Add the following xml to guest
    <interface type='hostdev' managed='yes'>
      <mac address='52:54:00:60:6e:2d'/>
      <source>
        <address domain='0x0000' bus='0x0a' slot='0x10' function='0x0'/>
      </source>
    </interface>

# virsh start rhel63
Domain rhel63 started

# virsh dumpxml rhel63
<domain type='kvm' id='4'>
  <name>rhel63</name>
  ......
  <devices>
  ......
    <interface type='network'>
      <mac address='52:54:00:d7:f0:f2'/>
      <source network='default'/>
      <target dev='vnet0'/>
      <model type='rtl8139'/>
      <alias name='net0'/>
      <address type='pci' domain='0x0000' bus='0x00' slot='0x03' function='0x0'/>
    </interface>
    <interface type='hostdev' managed='yes'>
      <mac address='52:54:00:60:6e:2d'/>
      <source>
        <address type='pci' domain='0x0000' bus='0x0a' slot='0x10' function='0x0'/>
      </source>
      <alias name='hostdev0'/>
      <address type='pci' domain='0x0000' bus='0x00' slot='0x07' function='0x0'/>
    </interface>
 ......
  </devices>
 ......
</domain>


Login guest , Check the Virtual Function using lspci.it exists.

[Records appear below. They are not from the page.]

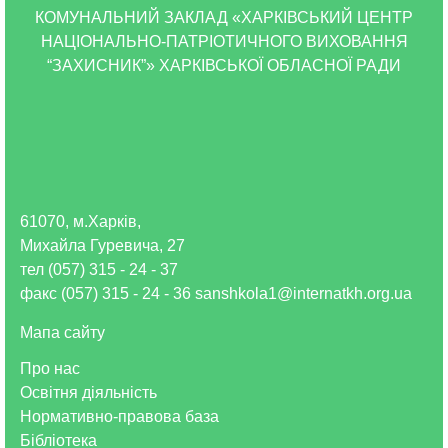
КОМУНАЛЬНИЙ ЗАКЛАД «ХАРКІВСЬКИЙ ЦЕНТР
НАЦІОНАЛЬНО-ПАТРІОТИЧНОГО ВИХОВАННЯ
“ЗАХИСНИК”» ХАРКІВСЬКОЇ ОБЛАСНОЇ РАДИ
61070, м.Харків,
Михайла Гуревича, 27
тел (057) 315 - 24 - 37
факс (057) 315 - 24 - 36 sanshkola1@internatkh.org.ua
Мапа сайту
Про нас
Освітня діяльність
Нормативно-правова база
Бібліотека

# virsh detach-interface rhel63 --type hostdev --mac 52:54:00:60:6e:2d
Interface detached successfully


The VF has been detached from guest.

# virsh dumpxml rhel63
<domain type='kvm' id='5'>
 ....... 
    <interface type='network'>
      <mac address='52:54:00:d7:f0:f2'/>
      <source network='default'/>
      <target dev='vnet0'/>
      <model type='rtl8139'/>
      <alias name='net0'/>
      <address type='pci' domain='0x0000' bus='0x00' slot='0x03' function='0x0'/>
    </interface>
 .......
</domain>
Comment 1 Laine Stump 2013-01-08 13:04:53 EST
I pushed these three patches to both the v0.9.11-maint and v0.10.2-maint branches, since both of those branches have support for <interface type='hostdev'> and they are used on Fedora 17 and 18 respectively, both of which use kernels new enough to require the patch (3.6.10 and 3.6.11).
Comment 2 Fedora Update System 2013-01-28 15:46:33 EST
libvirt-0.10.2.3-1.fc18 has been submitted as an update for Fedora 18.
https://admin.fedoraproject.org/updates/libvirt-0.10.2.3-1.fc18
Comment 3 Fedora Update System 2013-02-05 11:53:39 EST
libvirt-0.10.2.3-1.fc18 has been pushed to the Fedora 18 stable repository.  If problems still persist, please make note of it in this bug report.